Department of Epidemiology, Biostatistics and Occupational Health, McGill University, Montréal, Quebec, Canada.
Nat Genet. 2023 Aug;55(8):1277-1287. doi: 10.1038/s41588-023-01444-5. Epub 2023 Aug 9.
In this study, we leveraged the combined evidence of rare coding variants and common alleles to identify therapeutic targets for osteoporosis. We undertook a large-scale multiancestry exome-wide association study for estimated bone mineral density, which showed that the burden of rare coding alleles in 19 genes was associated with estimated bone mineral density (P < 3.6 × 10). These genes were highly enriched for a set of known causal genes for osteoporosis (65-fold; P = 2.5 × 10). Exome-wide significant genes had 96-fold increased odds of being the top ranked effector gene at a given GWAS locus (P = 1.8 × 10). By integrating proteomics Mendelian randomization evidence, we prioritized CD109 (cluster of differentiation 109) as a gene for which heterozygous loss of function is associated with higher bone density. CRISPR-Cas9 editing of CD109 in SaOS-2 osteoblast-like cell lines showed that partial CD109 knockdown led to increased mineralization. This study demonstrates that the convergence of common and rare variants, proteomics and CRISPR can highlight new bone biology to guide therapeutic development.

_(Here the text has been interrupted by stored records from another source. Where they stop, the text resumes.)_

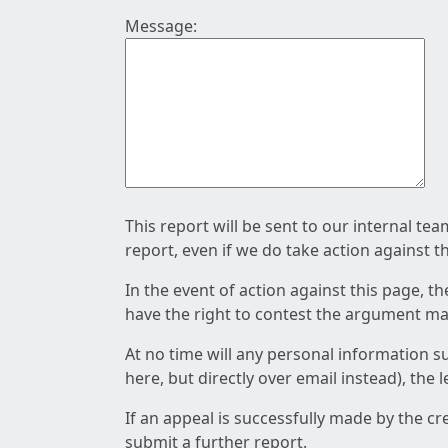
Message:
This report will be sent to our internal te
report, even if we do take action against t
In the event of action against this page, t
have the right to contest the argument mad
At no time will any personal information s
here, but directly over email instead), the
If an appeal is successfully made by the c
submit a further report.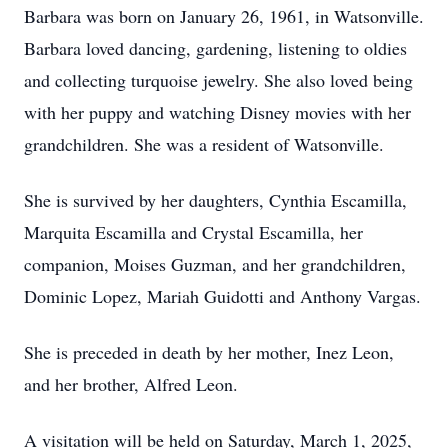
Barbara was born on January 26, 1961, in Watsonville.
Barbara loved dancing, gardening, listening to oldies
and collecting turquoise jewelry. She also loved being
with her puppy and watching Disney movies with her
grandchildren. She was a resident of Watsonville.
She is survived by her daughters, Cynthia Escamilla,
Marquita Escamilla and Crystal Escamilla, her
companion, Moises Guzman, and her grandchildren,
Dominic Lopez, Mariah Guidotti and Anthony Vargas.
She is preceded in death by her mother, Inez Leon,
and her brother, Alfred Leon.
A visitation will be held on Saturday, March 1, 2025,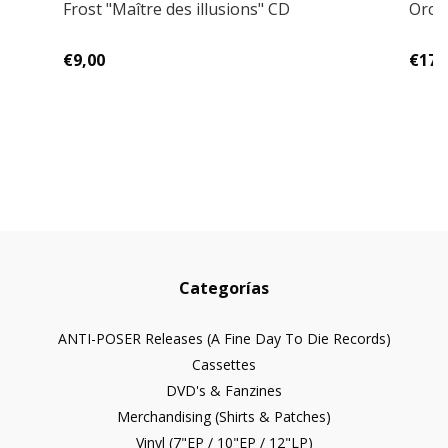
Frost "Maître des illusions" CD
Orcri
€9,00
€17,
Categorías
ANTI-POSER Releases (A Fine Day To Die Records)
Cassettes
DVD's & Fanzines
Merchandising (Shirts & Patches)
Vinyl (7"EP / 10"EP / 12"LP)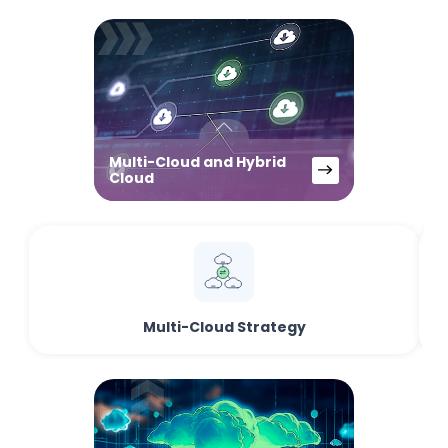
Multi-Cloud and Hybrid
Cloud
Multi-Cloud Strategy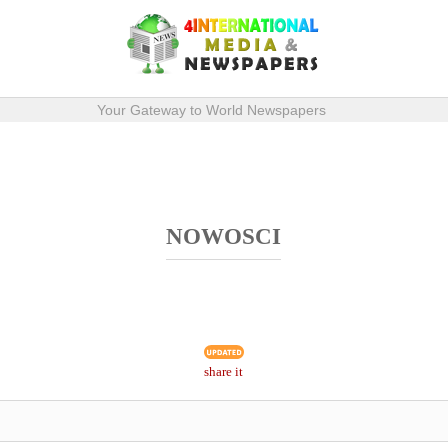
Your Gateway to World Newspapers
NOWOSCI
share it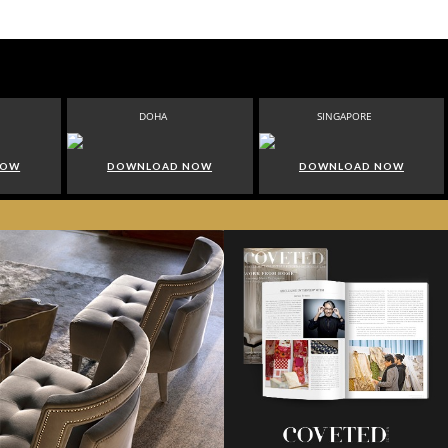
DOHA
SINGAPORE
NOW
DOWNLOAD NOW
DOWNLOAD NOW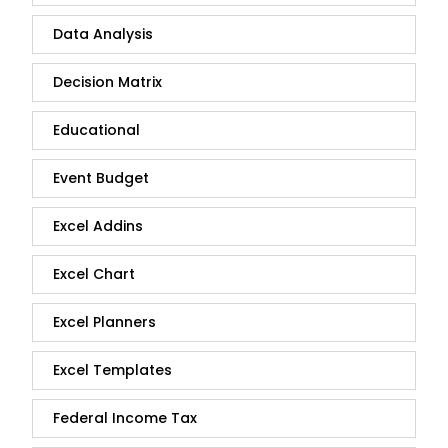
Data Analysis
Decision Matrix
Educational
Event Budget
Excel Addins
Excel Chart
Excel Planners
Excel Templates
Federal Income Tax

在这项研究中,我们利用罕见编码变异和常见等位基因的综合证据,确定了骨质疏松症的治疗靶点。我们进行了一项大规模的多民族外显子组全基因组关联研究,以评估骨矿物质密度,结果表明,19 个基因中的罕见编码等位基因负担与估计的骨矿物质密度相关(P<3.6×10)。这些基因在一组已知的骨质疏松症因果基因中高度富集(65 倍;P=2.5×10)。在外显子组全基因组显著的基因中,在给定的 GWAS 基因座处,成为排名最高的效应基因的可能性增加了 96 倍(P=1.8×10)。通过整合蛋白质组学孟德尔随机化证据,我们将 CD109(分化簇 109)作为一个基因进行优先排序,杂合性功能丧失与更高的骨密度相关。CRISPR-Cas9 编辑 SaOS-2 成骨样细胞系中的 CD109 表明,部分 CD109 敲低导致矿化增加。这项研究表明,常见和罕见变异、蛋白质组学和 CRISPR 的融合可以突出新的骨生物学,以指导治疗的发展。